:: Work to be completed ::
Report every line of the records below that contains the string "inside", reproducing each such line in full.

##### Source material #####

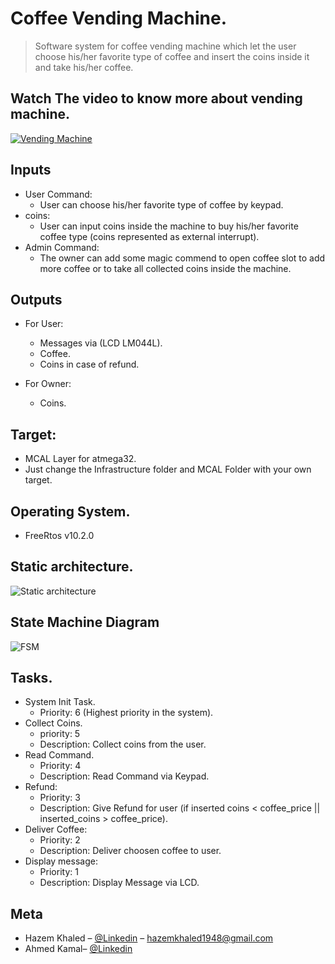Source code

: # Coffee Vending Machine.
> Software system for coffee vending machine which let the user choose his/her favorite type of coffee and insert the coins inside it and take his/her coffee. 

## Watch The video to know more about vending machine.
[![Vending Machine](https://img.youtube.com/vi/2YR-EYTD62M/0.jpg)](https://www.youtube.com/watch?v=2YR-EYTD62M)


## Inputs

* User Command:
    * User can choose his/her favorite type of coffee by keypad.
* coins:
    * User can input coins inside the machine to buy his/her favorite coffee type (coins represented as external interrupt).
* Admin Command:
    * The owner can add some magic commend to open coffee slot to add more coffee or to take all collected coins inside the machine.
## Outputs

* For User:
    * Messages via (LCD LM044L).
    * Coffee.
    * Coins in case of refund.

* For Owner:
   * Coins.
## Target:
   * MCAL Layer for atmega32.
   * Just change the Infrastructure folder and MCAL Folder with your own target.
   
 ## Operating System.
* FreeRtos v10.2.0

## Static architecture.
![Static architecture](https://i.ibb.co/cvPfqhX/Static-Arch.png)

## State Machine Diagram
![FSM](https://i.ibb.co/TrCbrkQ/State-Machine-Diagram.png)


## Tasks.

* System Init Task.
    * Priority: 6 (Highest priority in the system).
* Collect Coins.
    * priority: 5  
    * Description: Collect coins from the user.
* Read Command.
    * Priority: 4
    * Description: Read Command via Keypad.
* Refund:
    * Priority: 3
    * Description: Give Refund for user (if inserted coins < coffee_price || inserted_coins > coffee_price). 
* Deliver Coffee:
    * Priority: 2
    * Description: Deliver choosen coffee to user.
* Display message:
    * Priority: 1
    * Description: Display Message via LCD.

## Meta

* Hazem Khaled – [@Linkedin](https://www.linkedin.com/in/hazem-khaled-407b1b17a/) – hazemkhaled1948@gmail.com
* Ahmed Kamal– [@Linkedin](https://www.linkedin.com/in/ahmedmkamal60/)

#####
##### Source material #####

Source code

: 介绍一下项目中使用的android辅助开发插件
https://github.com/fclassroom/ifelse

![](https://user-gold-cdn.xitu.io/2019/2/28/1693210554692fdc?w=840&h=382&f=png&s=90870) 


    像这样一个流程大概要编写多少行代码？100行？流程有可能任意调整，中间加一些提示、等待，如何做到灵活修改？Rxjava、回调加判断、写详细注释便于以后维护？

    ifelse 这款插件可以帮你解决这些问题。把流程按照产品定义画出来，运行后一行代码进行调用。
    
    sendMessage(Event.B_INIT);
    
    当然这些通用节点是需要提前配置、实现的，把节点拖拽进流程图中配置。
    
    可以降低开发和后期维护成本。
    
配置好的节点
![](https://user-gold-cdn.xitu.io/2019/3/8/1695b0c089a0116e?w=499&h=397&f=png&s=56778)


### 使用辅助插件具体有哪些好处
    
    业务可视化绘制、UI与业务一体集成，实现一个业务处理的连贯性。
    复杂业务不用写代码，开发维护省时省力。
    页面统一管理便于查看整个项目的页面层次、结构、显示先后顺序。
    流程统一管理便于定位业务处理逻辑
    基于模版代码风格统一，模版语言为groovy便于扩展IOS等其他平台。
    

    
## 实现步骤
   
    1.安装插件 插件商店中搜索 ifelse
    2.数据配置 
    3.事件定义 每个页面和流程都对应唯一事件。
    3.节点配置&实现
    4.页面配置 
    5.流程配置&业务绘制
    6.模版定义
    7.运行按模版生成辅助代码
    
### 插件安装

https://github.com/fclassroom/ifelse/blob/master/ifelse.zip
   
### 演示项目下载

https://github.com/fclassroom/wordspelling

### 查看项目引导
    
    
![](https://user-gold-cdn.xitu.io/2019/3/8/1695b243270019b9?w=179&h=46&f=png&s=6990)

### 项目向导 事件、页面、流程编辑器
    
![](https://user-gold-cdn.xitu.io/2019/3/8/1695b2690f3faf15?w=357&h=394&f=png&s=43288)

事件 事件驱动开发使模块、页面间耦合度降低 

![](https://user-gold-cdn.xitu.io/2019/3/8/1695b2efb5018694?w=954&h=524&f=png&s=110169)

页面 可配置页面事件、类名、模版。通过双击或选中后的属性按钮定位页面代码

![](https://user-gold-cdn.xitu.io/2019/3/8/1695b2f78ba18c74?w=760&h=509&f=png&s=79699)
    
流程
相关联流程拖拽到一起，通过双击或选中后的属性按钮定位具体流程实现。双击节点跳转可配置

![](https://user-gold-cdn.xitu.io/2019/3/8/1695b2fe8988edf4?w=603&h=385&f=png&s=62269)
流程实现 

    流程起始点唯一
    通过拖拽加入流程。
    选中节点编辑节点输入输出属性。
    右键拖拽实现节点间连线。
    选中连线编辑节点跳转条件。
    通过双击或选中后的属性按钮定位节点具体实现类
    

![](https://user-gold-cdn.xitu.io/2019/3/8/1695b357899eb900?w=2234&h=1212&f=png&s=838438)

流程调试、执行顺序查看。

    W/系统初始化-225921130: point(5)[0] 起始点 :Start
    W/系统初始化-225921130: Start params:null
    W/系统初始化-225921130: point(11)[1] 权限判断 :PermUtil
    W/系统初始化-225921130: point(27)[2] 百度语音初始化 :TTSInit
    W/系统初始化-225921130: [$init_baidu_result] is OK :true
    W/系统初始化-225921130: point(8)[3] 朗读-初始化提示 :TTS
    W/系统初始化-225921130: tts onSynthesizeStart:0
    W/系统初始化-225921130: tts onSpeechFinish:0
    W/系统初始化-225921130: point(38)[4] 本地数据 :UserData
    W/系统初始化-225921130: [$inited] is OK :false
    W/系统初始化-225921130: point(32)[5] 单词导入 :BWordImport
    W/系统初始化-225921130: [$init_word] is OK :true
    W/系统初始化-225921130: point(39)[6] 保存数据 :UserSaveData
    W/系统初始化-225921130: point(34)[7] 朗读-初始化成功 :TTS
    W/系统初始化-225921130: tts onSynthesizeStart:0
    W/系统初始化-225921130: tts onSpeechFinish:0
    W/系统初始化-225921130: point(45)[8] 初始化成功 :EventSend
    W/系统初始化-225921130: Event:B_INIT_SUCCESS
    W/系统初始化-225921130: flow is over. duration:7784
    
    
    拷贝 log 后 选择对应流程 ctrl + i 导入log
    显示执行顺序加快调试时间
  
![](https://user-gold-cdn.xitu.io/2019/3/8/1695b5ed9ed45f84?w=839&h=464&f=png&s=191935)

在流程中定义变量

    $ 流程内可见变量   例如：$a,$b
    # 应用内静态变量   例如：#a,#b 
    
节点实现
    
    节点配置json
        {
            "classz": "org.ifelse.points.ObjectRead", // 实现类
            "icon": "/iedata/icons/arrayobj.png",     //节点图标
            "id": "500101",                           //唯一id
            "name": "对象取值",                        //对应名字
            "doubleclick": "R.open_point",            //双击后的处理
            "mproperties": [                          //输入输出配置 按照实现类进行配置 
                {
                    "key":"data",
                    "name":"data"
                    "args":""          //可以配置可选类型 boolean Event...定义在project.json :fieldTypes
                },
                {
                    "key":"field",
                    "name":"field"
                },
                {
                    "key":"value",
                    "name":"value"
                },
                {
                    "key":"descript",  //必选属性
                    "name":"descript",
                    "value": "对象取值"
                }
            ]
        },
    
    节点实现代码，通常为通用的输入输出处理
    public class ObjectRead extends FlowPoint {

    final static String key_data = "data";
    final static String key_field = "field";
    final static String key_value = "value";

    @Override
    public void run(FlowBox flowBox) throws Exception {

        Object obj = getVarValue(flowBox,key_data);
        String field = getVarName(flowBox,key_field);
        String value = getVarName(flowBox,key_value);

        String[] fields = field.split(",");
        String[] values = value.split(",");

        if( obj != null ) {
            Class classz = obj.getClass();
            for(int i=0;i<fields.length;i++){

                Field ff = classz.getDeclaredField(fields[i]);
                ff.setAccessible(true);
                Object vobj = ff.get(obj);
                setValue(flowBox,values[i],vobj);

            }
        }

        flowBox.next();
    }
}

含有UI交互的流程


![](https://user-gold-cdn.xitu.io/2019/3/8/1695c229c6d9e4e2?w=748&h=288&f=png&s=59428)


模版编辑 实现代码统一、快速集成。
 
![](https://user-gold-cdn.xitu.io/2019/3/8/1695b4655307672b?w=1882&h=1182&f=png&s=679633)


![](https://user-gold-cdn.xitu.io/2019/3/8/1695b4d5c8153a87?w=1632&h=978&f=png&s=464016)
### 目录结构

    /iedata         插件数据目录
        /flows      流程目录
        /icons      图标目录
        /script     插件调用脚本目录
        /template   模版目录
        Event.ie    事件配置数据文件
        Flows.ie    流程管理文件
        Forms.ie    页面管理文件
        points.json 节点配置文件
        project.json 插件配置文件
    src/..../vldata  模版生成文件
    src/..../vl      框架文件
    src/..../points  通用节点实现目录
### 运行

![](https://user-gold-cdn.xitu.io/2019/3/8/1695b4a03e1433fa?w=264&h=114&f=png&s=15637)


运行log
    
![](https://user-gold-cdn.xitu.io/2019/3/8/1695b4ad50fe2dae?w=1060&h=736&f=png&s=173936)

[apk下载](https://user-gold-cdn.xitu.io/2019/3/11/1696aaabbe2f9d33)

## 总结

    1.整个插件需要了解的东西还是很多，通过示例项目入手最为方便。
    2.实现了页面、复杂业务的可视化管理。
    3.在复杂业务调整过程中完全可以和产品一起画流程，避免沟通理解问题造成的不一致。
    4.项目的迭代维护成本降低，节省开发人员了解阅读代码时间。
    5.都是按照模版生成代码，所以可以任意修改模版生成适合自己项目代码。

#####
##### Source material #####

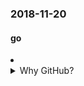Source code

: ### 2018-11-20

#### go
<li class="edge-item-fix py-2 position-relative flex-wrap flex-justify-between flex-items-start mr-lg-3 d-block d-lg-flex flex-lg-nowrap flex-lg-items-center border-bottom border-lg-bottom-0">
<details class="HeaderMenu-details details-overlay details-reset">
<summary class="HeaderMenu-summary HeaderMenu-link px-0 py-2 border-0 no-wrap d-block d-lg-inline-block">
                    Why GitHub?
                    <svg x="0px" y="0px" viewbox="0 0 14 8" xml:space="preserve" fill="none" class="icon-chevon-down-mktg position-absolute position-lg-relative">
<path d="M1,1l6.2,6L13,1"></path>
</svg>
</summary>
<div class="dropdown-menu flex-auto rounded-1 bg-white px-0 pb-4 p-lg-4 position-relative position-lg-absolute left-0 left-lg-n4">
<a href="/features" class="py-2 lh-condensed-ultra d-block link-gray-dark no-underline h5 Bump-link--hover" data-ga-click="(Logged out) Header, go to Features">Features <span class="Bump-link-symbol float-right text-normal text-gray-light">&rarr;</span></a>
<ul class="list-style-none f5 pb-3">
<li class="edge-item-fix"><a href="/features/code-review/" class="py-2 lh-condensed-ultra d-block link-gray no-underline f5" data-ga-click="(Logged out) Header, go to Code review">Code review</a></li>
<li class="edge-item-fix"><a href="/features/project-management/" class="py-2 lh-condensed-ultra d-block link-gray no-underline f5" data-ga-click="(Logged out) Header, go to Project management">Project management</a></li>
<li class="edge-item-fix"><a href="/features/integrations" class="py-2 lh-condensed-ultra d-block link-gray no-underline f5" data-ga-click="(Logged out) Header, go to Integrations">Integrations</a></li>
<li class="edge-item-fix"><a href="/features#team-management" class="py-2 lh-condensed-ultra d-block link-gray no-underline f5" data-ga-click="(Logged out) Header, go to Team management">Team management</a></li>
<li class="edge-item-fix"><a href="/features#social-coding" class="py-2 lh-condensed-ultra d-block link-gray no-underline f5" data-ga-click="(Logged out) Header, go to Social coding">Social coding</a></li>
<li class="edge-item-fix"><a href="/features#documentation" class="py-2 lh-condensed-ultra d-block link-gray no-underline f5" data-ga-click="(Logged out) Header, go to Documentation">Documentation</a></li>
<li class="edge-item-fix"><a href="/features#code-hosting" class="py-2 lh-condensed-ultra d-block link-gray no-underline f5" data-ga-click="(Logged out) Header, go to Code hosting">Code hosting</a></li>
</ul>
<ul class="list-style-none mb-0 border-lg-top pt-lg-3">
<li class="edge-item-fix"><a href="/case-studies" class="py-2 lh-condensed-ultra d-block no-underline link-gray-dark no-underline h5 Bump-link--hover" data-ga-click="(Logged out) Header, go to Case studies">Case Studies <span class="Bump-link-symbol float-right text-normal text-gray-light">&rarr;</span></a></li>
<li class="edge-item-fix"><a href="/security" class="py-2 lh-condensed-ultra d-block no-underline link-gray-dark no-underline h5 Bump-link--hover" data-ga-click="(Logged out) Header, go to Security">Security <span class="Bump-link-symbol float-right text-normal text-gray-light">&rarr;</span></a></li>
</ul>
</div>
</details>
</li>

#####

:: Exercise solution ::
> Software system for coffee vending machine which let the user choose his/her favorite type of coffee and insert the coins inside it and take his/her coffee. 
    * User can input coins inside the machine to buy his/her favorite coffee type (coins represented as external interrupt).
    * The owner can add some magic commend to open coffee slot to add more coffee or to take all collected coins inside the machine.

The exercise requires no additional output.